На внешней камере, направленной в сторону основной антенны, в снегу появился чёткий, идеально симметричный круг. Примерно четыре метра в диаметре. Без следов. Без повреждений. Как будто выжжен. Или… вырезан из реальности.
Он оделся. Шаг за шагом, осторожно, прошёл по коридору к шлюзу. Прошёл через тамбур, вцепившись в ручку, как будто это могло удержать его на грани между разумом и тем, что за ним. Дверь со скрипом открылась. Холод хлынул внутрь, пахнущий озоном и чем-то ещё – старым, как будто этот запах пережил века, пепел Вселенной.
Он вышел.
Снег под ногами был плотный. Звук шагов – глухой. Над ним – звёзды, изломанные. Некоторые – мигали с неправильной частотой. Другие – двигались. Он видел это краем глаза – и каждый раз, когда всматривался, всё снова замирало.
Он добрался до круга.
Внутри было теплее. Намного. Снег не таял – он не существовал внутри этой границы. Поверхность – ровная, как стекло. Но никакого отражения. Только тьма. И… движение? Лев наклонился – и увидел собственную тень. Она двигалась. Но не как тень – у неё были суставы, изгибы. Он поднял руку. Тень не последовала. Она осталась с вытянутой рукой, указывающей прямо на него.
Он отпрянул. Сердце било глухо, но ровно. Словно слилось с пульсом станции.
Вернувшись внутрь, он заметил: свет в коридоре стал жёлтым. Не белым, как должен быть. Лампы не менялись – он знал. Но цвет был другим. Он попробовал выключить – свет не исчез. Система реагировала: «Отключено». Но свет оставался.
Он проверил камеры. Все изображения – тёплые, как будто через фильтр. И на всех – присутствовала тень. В каждом углу, на каждом кадре. Тень – с суставами.
Позже он нашёл ещё одно сообщение. Бумажное. В шкафу с расходниками. Написано чёрными чернилами, дрожащим почерком:
«Если ты это читаешь, значит, я уже частью. Не смотри на небо. Оно видит. Оно помнит. Оно ждёт.»
Подпись: Л. Климов.
Он опустился на пол. Это был его почерк. Без сомнений.
Но он не писал это. Никогда.
Лев отложил лист. В том же ящике – его старая фотография. Детская. Лет десять. Но за его спиной – станция. Он узнал панель. Она установлена недавно – всего год назад. И её не было, когда ему было десять.
Рядом – рисунок. Грубой рукой. Шар. Окружённый линиями. Как глаз. И надпись:
«ПРЯМОЕ НАБЛЮДЕНИЕ ЗАПРЕЩЕНО. ИНИЦИАЦИЯ – НЕОБРАТИМА.»
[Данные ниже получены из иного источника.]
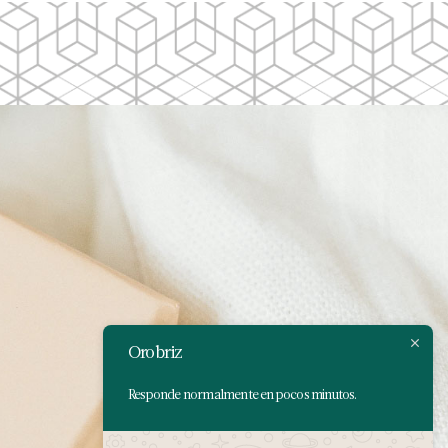
Orobriz
Responde normalmente en pocos minutos.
Он больше не мог отрицать. Что бы это ни было – оно знало его. Его прошлое. Его будущее. Оно пишет его, как Лев писал лог ежедневных наблюдений. И теперь он стал частью структуры, которая превосходит границы восприятия.
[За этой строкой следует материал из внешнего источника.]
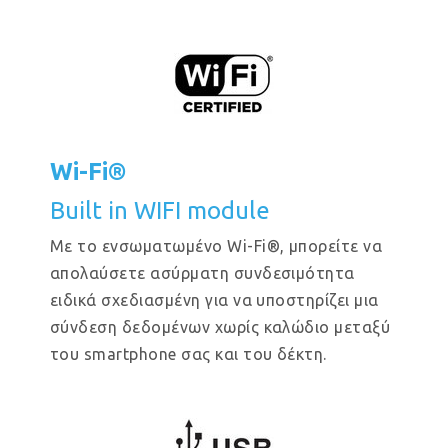
Wi-Fi®
Built in WIFI module
Με το ενσωματωμένο Wi-Fi®, μπορείτε να
απολαύσετε ασύρματη συνδεσιμότητα
ειδικά σχεδιασμένη για να υποστηρίζει μια
σύνδεση δεδομένων χωρίς καλώδιο μεταξύ
του smartphone σας και του δέκτη.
Вдруг… сирена. Впервые за всё время.
Не механическая. Не штатная.
Низкий, инфразвуковой гул, проходящий сквозь всё – сквозь металл, сквозь плоть, сквозь кости. Всё вокруг задрожало, как кожа натянутого барабана. Экран терминала заполнился красными символами – не алфавитом, а чем-то иным: древним, знаковым, будто сама Вселенная что-то выговаривает, наконец, став слышимой.